### WRITTEN TASK
Can you reproduce, word for word, the lines of the data below, starting at the line that contains "This project is" and ending at the line that contains "of dashes in account identifier", including both of those lines?

### TASK MATERIAL
■ ■ ■ ■ ■ ■ ■

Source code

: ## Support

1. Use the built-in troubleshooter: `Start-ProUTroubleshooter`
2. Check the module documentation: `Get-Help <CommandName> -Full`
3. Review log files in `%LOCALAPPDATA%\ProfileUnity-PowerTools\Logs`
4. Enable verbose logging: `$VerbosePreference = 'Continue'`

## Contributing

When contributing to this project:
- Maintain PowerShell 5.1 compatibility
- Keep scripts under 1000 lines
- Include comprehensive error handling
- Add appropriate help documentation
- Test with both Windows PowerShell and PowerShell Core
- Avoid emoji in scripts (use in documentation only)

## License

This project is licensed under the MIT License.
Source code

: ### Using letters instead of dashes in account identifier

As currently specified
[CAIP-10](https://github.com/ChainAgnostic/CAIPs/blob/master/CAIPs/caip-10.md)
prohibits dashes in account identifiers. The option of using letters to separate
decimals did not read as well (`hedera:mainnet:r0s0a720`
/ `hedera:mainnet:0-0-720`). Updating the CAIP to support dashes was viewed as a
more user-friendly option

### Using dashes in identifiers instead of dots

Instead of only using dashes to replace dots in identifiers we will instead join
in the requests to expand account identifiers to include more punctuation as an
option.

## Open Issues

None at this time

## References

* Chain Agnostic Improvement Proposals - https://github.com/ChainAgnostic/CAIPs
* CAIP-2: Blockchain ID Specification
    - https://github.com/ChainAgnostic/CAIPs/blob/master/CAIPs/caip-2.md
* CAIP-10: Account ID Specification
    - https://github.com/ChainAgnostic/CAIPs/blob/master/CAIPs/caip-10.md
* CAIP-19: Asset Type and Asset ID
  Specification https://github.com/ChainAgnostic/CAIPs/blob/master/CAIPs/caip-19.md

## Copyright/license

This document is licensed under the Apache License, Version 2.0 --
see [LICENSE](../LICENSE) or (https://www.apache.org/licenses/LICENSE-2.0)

■ ■ ■ ■ ■ ■ ■

### ANSWER BELOW
This project is licensed under the MIT License.
Source code

: ### Using letters instead of dashes in account identifier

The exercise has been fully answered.